Investible infrastructure includes assets we use every day like transportation, utilities and digital infrastructure. Traditionally, an allocation to infrastructure has the potential to provide steady cashflow, a hedge against inflation, and a differentiated source of return. Legette also points to growth opportunities in renewable energy and digital infrastructure sectors, citing the clean energy transition and the race to 5G as major tailwinds.
Globally, infrastructure continues to require substantial updates. Experts predict over $100 trillion is needed to build new infrastructure and rebuild existing and aging infrastructure assets over the next several decades. This investment will largely take place in the private sector, but the speed and scale of investments can increase with favorable fiscal policy and governmental investment. For example, the Inflation Reduction Act incentivizes new renewable energy facilities through tax credits.
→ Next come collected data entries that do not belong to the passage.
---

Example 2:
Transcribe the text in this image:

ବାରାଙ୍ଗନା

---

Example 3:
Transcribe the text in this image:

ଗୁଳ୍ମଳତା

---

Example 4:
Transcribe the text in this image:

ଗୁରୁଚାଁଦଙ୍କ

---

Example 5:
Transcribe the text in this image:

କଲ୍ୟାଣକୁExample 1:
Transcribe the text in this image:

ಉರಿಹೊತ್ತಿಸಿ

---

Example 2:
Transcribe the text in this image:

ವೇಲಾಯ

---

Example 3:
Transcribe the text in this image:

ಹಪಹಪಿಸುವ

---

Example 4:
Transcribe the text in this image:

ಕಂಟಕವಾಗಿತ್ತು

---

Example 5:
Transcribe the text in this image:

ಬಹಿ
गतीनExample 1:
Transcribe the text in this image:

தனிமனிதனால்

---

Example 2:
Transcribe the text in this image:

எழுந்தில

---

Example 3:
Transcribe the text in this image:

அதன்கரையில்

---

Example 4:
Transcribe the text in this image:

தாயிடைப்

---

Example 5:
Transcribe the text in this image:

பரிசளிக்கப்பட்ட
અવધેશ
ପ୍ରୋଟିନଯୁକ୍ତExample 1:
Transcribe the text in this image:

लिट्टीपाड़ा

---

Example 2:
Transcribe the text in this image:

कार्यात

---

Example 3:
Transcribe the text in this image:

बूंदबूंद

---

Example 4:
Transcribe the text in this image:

The Mainstay CBRE Global Listed Infrastructure Fund has about half of its assets dedicated to the theme of energy security and renewable energy, which is a key beneficiary of the Inflation Reduction Act.
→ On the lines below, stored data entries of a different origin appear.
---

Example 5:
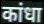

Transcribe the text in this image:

कांधा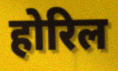
होरिलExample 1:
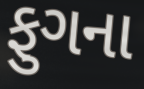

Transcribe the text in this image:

ફુગના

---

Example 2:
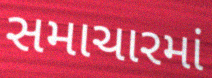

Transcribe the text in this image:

સમાચારમાં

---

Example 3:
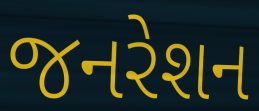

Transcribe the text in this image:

જનરેશન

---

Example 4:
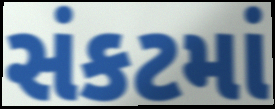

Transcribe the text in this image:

સંકટમાં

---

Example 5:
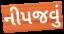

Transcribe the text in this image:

નીપજવું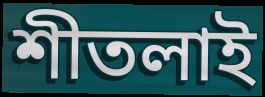
শীতলাইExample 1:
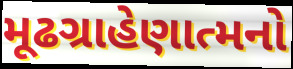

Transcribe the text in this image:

મૂઢગ્રાહેણાત્મનો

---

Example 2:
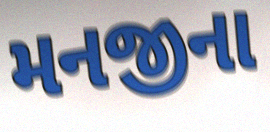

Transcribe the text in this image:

મનજીના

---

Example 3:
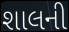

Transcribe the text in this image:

શાલની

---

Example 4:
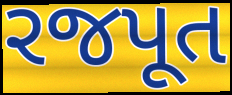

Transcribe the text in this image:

રજપૂત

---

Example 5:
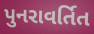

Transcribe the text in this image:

પુનરાવર્તિતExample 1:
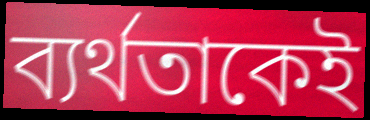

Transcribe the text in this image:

ব্যর্থতাকেই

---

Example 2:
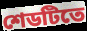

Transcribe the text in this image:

শেডটিতে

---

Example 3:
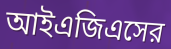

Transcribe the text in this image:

আইএজিএসের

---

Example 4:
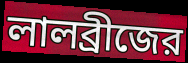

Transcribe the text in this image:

লালব্রীজের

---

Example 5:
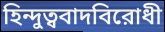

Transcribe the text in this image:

হিন্দুত্ববাদবিরোধীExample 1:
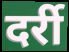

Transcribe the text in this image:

दर्री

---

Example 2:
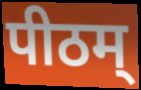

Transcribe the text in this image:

पीठम्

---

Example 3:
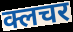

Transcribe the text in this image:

क्लचर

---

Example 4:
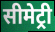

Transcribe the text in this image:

सीमेट्री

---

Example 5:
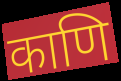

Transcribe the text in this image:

काणि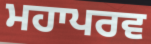
ਮਹਾਪਰਵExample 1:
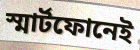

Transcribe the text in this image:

স্মার্টফোনেই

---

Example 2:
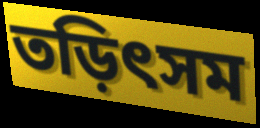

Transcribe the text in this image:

তড়িৎসম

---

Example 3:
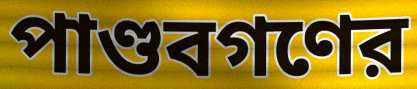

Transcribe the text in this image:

পাণ্ডবগণের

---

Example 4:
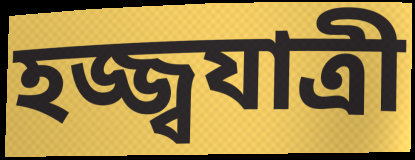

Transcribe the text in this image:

হজ্জ্বযাত্রী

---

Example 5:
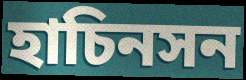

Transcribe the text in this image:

হাচিনসনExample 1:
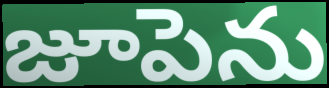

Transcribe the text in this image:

జూపెను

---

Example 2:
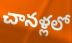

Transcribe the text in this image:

చానళ్లలో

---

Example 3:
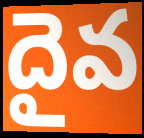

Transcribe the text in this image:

దైవ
Cash flows of infrastructure companies may be driven by sources differentiated from a broad equity index, as infrastructure companies may have contracted cash flows that grow with inflation. Many infrastructure companies are regulated, which allows them to charge prices that allow for a specified return on capital invested. Infrastructure companies may have less exposure to a recessionary environment if the demand for secure energy and digital services continues to grow. Adding investments in infrastructure to a diversified portfolio has historically reduced cyclicality while enhancing portfolio income.